If both steps succeed, the auth provider builds an authentication result and returns it to our backend. Conceptually, this result says:

“Google has authenticated this user; here is the verified identity and tokens.”

The auth provider may also maintain its own session internally, but the Qubital user session is created only by our backend.

Step 8 – Backend creates the Qubital session and shows the final auth page

With the verified identity in hand, the backend now:

  1. Looks up or creates the corresponding Qubital user in our database.
  2. Creates a Qubital session bound to that user.
  3. Sets a Qubital session cookie in the HTTP response:
  4. Scoped to our domain.
  5. HttpOnly and Secure.

The backend then redirects the browser to the Final Auth Page (located at the redirectURI: https://api.qubital.space).

This page:

  • Confirms to the user that they have authenticated successfully on Qubital.
  • Displays actions such as “Open Qubital” and “Cancel”.

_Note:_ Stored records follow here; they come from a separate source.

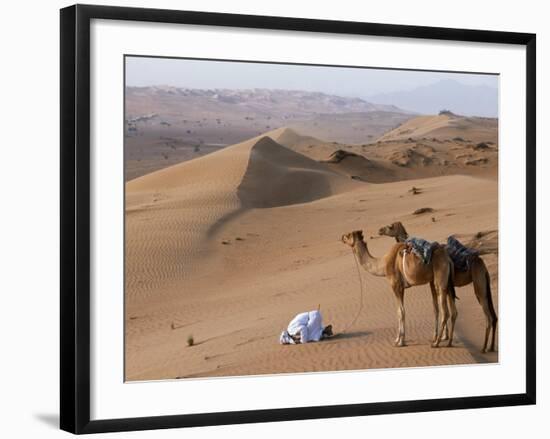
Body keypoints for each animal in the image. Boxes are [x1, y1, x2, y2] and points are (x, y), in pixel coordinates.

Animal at [380, 222, 500, 352]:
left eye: (390, 227)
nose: (380, 230)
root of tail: (482, 264)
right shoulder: (442, 286)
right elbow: (447, 310)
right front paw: (445, 338)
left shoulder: (435, 283)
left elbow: (439, 309)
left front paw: (439, 338)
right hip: (483, 283)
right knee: (493, 315)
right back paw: (491, 347)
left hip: (478, 284)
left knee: (487, 315)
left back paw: (482, 347)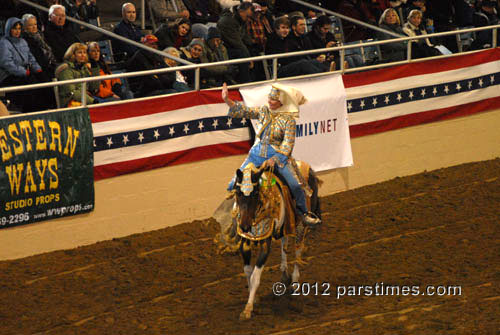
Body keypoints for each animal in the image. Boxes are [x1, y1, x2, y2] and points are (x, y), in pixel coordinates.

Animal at [229, 162, 320, 320]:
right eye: (238, 193)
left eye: (255, 193)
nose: (245, 226)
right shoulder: (245, 242)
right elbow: (248, 271)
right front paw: (254, 298)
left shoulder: (266, 245)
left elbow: (255, 277)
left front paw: (247, 309)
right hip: (286, 225)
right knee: (285, 243)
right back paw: (284, 274)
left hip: (301, 225)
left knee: (298, 250)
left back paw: (294, 282)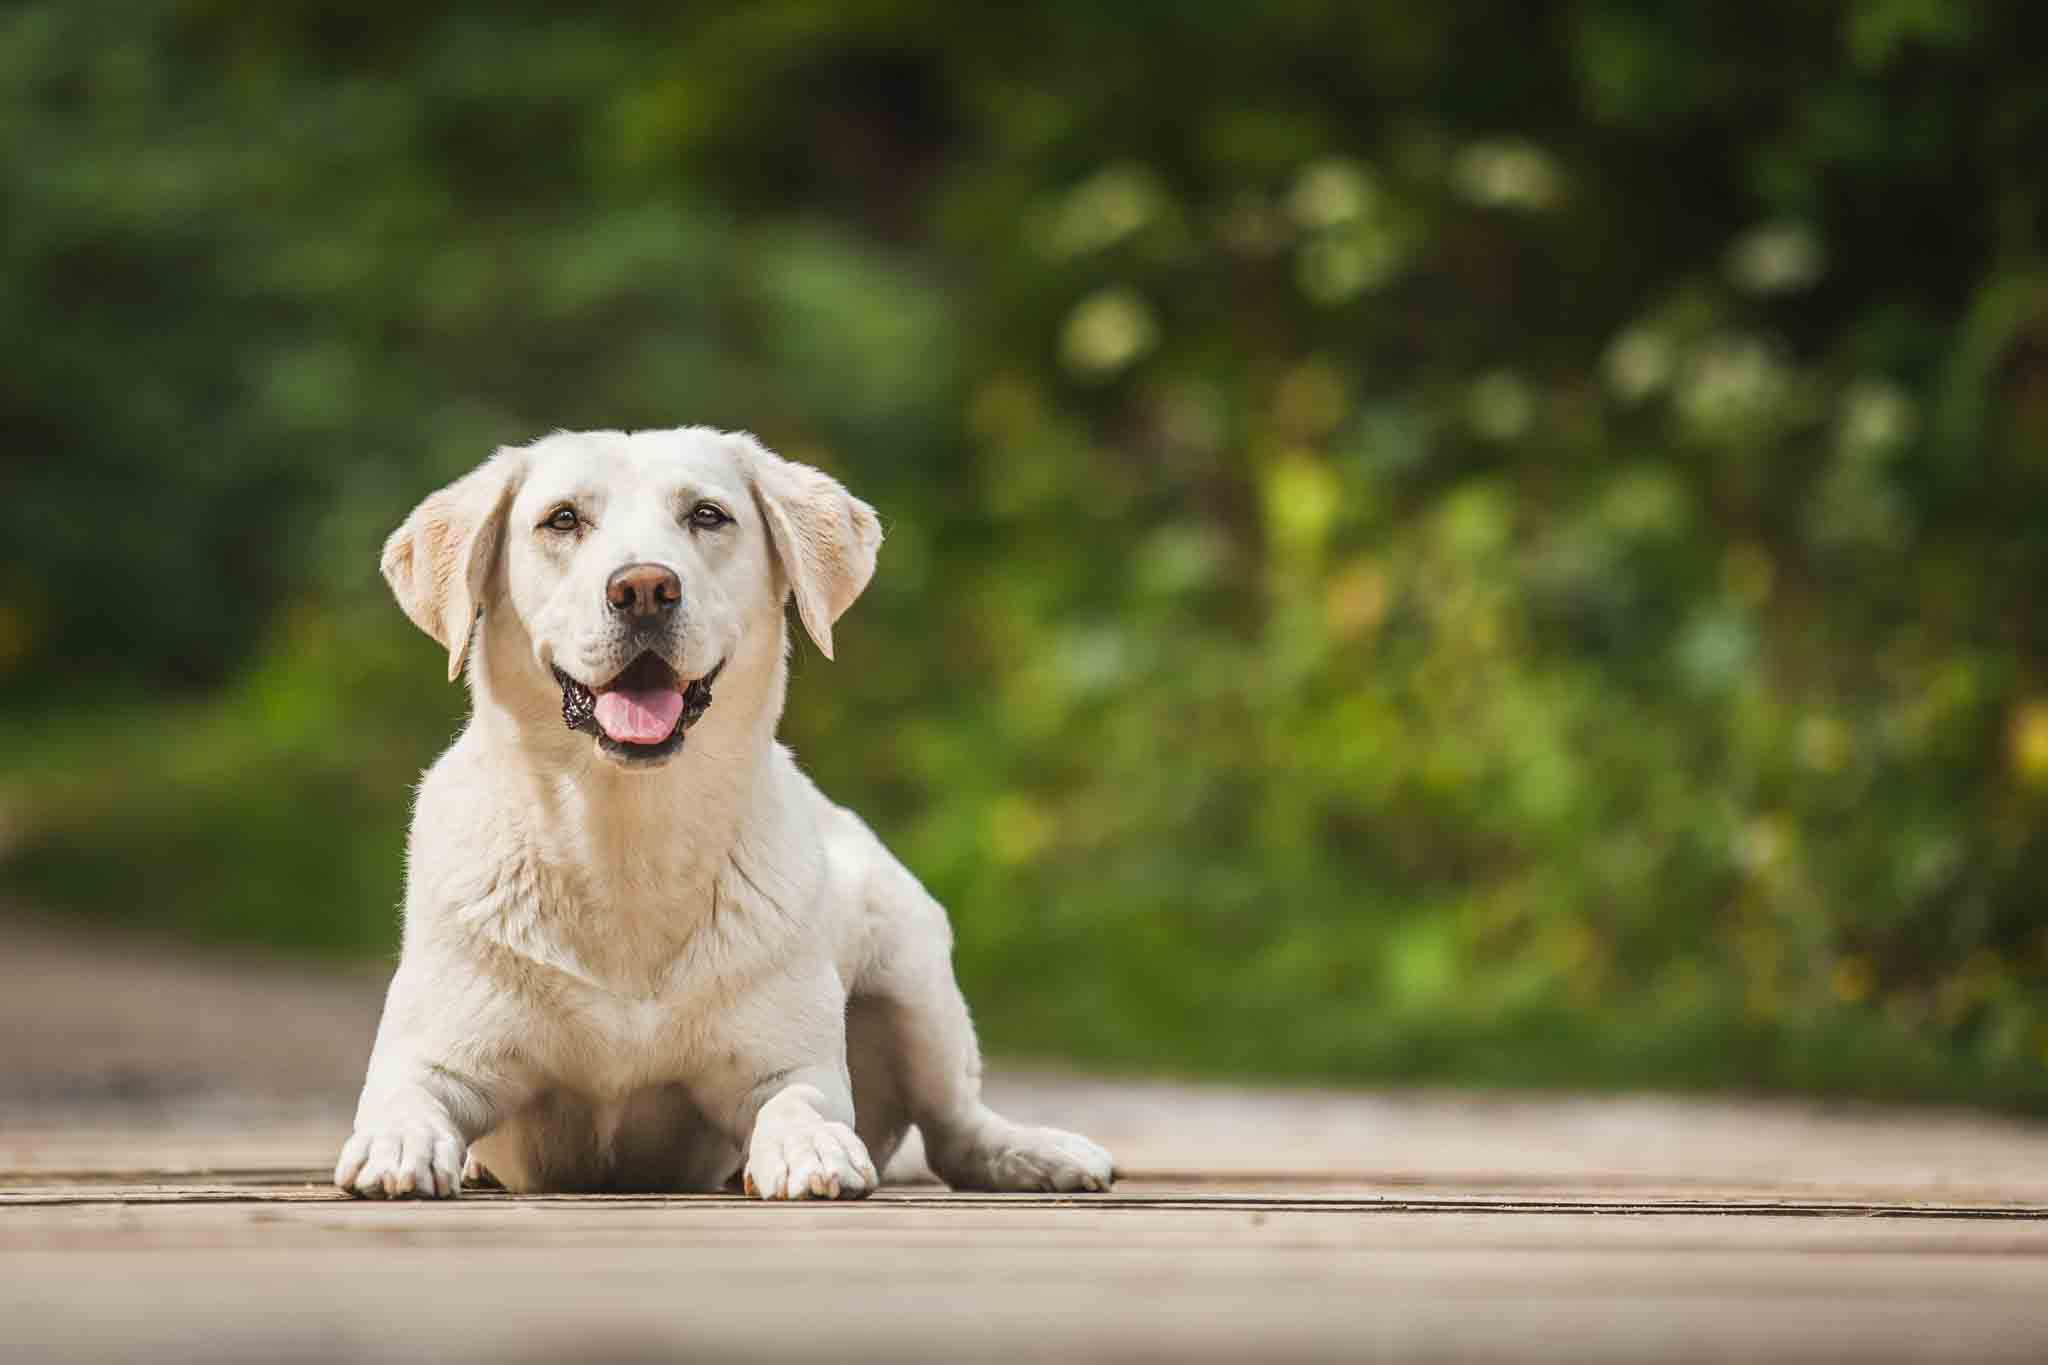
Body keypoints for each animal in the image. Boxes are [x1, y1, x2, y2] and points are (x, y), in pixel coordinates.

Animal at [331, 423, 1122, 1195]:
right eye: (562, 519)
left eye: (708, 515)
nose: (644, 588)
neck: (627, 841)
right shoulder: (435, 1057)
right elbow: (402, 1097)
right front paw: (399, 1145)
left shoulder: (790, 1065)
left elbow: (800, 1102)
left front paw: (809, 1146)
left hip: (914, 968)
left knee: (958, 1126)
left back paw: (1037, 1152)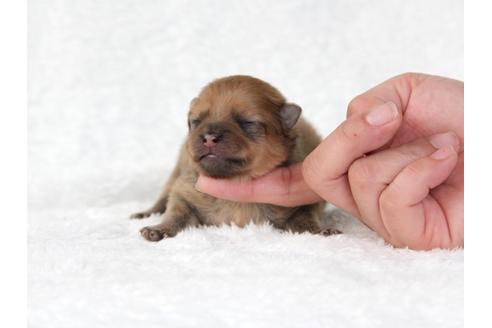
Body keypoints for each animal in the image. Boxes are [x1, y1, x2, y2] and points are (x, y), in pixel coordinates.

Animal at [131, 76, 338, 241]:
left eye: (247, 122)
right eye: (196, 121)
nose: (209, 137)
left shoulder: (307, 201)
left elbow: (304, 218)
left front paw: (319, 231)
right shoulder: (184, 190)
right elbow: (175, 213)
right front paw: (158, 229)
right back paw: (146, 214)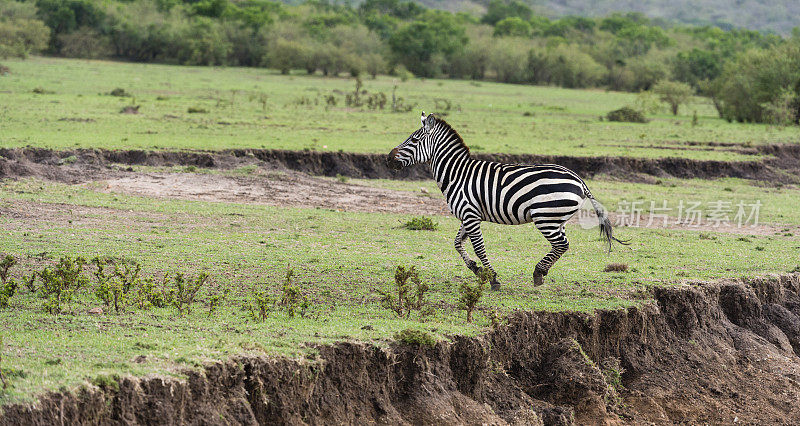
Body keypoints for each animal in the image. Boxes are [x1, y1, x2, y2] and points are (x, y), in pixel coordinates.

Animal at [386, 111, 624, 292]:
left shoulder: (470, 215)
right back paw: (542, 272)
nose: (388, 159)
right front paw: (476, 269)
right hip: (557, 219)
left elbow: (479, 248)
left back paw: (538, 272)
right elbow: (457, 244)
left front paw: (492, 278)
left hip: (545, 218)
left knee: (562, 244)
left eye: (413, 140)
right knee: (560, 245)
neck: (457, 174)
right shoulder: (467, 215)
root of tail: (579, 180)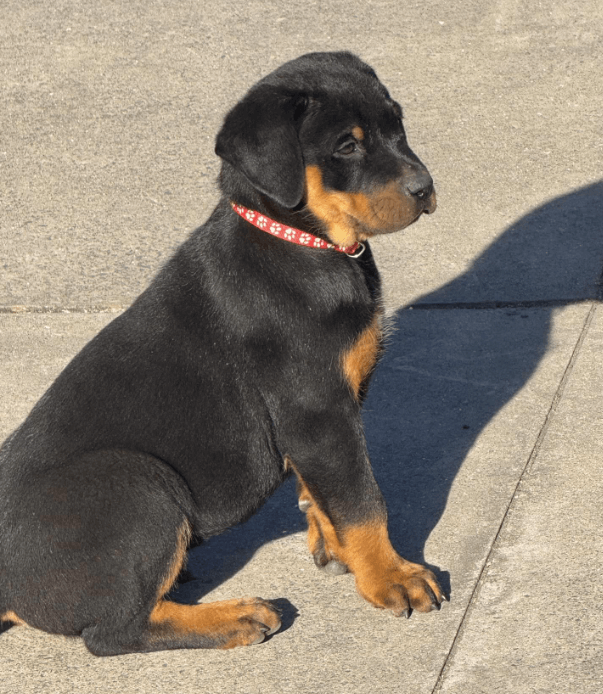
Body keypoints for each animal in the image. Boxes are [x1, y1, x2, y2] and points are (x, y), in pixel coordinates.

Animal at [0, 51, 444, 656]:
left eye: (398, 126)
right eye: (346, 147)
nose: (426, 188)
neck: (298, 240)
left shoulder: (317, 418)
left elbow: (324, 489)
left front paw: (331, 545)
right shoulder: (317, 407)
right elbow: (362, 500)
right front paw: (390, 576)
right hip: (138, 482)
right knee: (113, 632)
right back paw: (236, 616)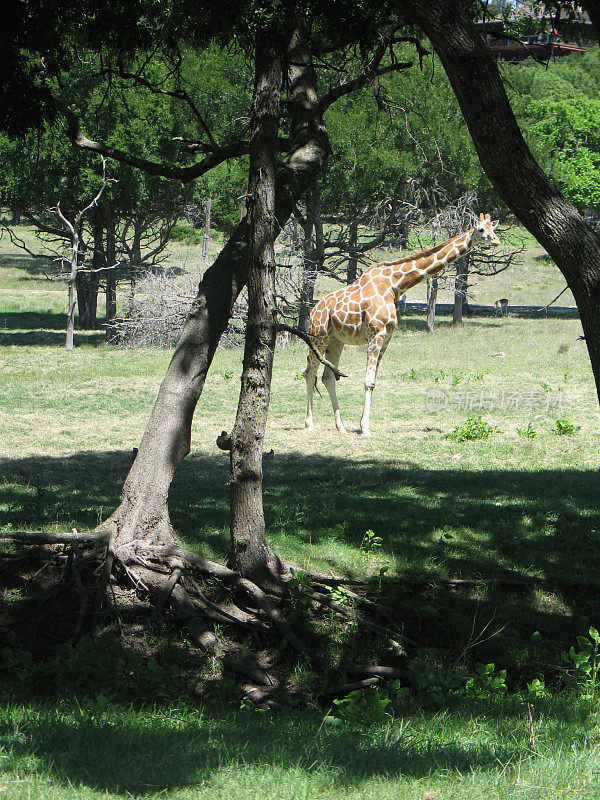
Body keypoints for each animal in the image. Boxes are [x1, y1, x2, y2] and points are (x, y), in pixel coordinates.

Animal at [304, 212, 502, 438]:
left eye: (493, 228)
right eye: (481, 229)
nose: (496, 240)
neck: (396, 285)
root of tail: (312, 311)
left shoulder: (387, 336)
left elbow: (373, 382)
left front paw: (363, 426)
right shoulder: (376, 333)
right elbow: (368, 381)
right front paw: (365, 429)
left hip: (336, 341)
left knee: (328, 376)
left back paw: (341, 427)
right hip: (318, 337)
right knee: (309, 373)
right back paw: (309, 424)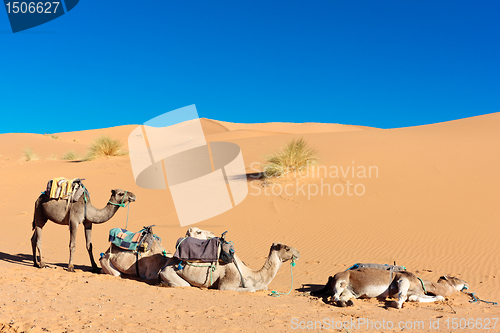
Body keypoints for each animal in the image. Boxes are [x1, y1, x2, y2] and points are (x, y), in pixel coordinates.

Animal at [161, 241, 300, 290]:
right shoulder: (226, 283)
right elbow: (252, 289)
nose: (298, 252)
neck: (248, 275)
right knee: (184, 284)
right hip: (169, 272)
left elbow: (264, 288)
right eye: (287, 248)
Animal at [310, 266, 466, 308]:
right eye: (456, 278)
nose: (466, 282)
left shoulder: (414, 294)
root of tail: (332, 276)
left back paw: (347, 303)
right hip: (341, 279)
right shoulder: (403, 280)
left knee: (343, 296)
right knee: (334, 295)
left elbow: (416, 298)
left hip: (350, 291)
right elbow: (401, 295)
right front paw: (396, 304)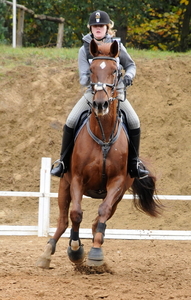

By the time this page loads:

  • The Qubital session cookie is already set.
  • From our backend’s perspective, the user is fully authenticated.

When the user clicks “Open Qubital”, the client can either:

  • Navigate to the main web app area using the existing session, or
  • Trigger a deep link to the desktop app, if that is the desired flow.

No additional OAuth work happens after this page. It is purely the handoff from authentication to application usage.